Two projects that top his list include revamping the Block Watch program by encouraging homeowner association involvement and establishing a liaison between the police department and the business community to work on issues specific to business owners' needs.
Naturally, Jarrell will be dealing with different issues than in his former post, especially when taking into account the demographics. Jarrell worked in Southfield, Mich., a diverse community, with Detroit as its southern neighbor. That city accounted for more than 27 million square feet of office space and over seven million square feet of retail and industrial space. The Southfield resident population is around 70,000 but during the day increases due to its proximity with other major cities, Jarrell said.
Jarrell graduated from Eastern Michigan University and began his law enforcement career in 1985. He served as deputy chief for 10 years before moving to Prescott Valley.
"Obviously the volume of calls is lower here and the types of crime are a lot different," he said.
He has noticed that the town receives a lot of quality of life type calls like noise, barking dogs and traffic. Coming from a department where armed robbery and high volume calls came in everyday, he said he would be surprised if anything came along that shocked him.
"I've seen a lot of things where I come from," he said, adding that he was proud of his traffic record. In one year he handled 163 DUI calls and helped pull a 16-year-old from a burning house.
Jarrell also enjoyed his involvement as a DARE officer.
"That program established a relationship between youth and authority figures in general and law enforcement figures in particular. It's a very powerful program," he said.
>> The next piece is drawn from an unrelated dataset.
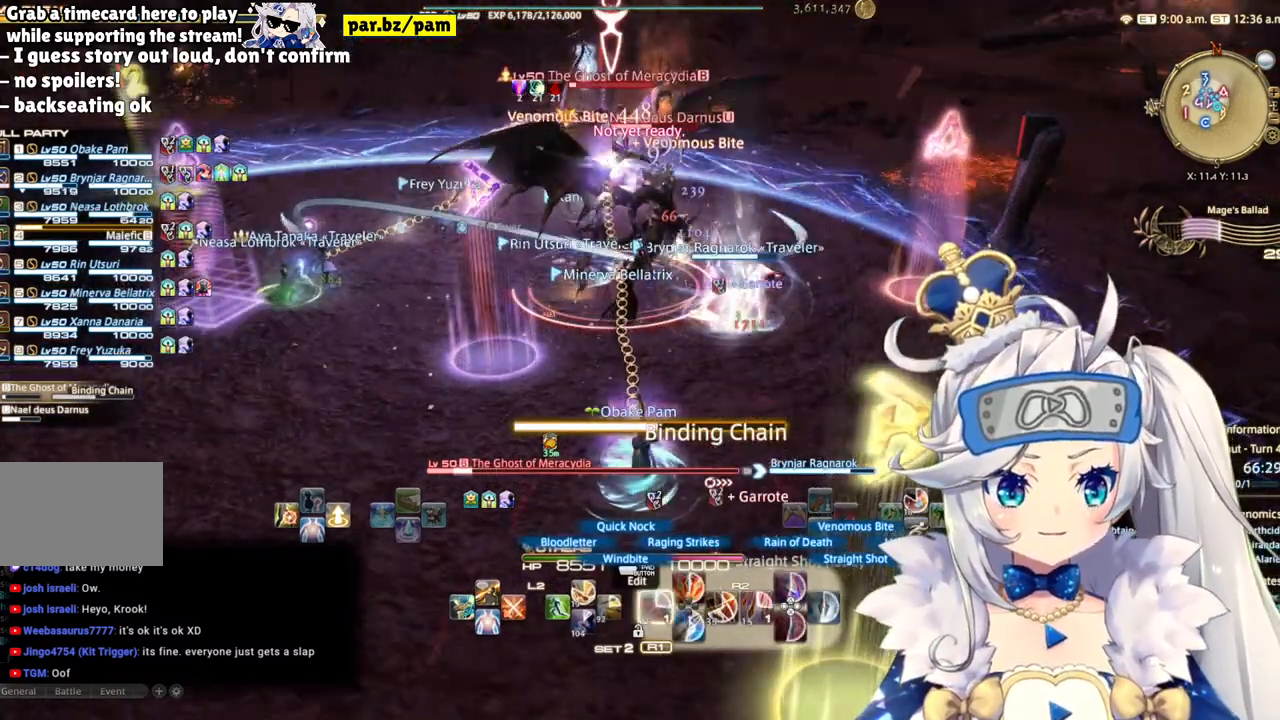
{"buttons": ["CIRCLE", "R2"], "left_stick": "center", "right_stick": "center", "events": [[17, "CIRCLE", "down"], [250, "CIRCLE", "up"], [450, "CIRCLE", "down"]]}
His past accomplishments include creating the department's first bicycle patrol program, graduating from the FBI National Academy, and helping to save his department $2.5 million over a four-year period. Jarrell also received certification by the Department of Homeland Security in the National Incident Management System.
Jarrell said he doesn't consider his move here as part of a retirement big picture, rather he sees challenges in this community, especially as it continues to grow. He recognizes that the Town has plenty of room to expand and someday could be bigger than Southfield.
As far as building upon the area's policing efforts, Jarrell is a firm believer in regional cooperation.
"Law enforcement can't survive as an island. So I'm big on partnerships and building relationships," he said, touting his experience with various federal agencies.
Jarrell said he appreciates the activity opportunities here. He and his wife enjoy hiking, golfing, camping and running.
Jarrell said his wife still lives in Michigan and will be able to join him once their Prescott Valley home is completed. His grown daughter and two sons will remain in the Michigan area.
"It's a high priority for me as chief to make sure this community is served," Jarrell said.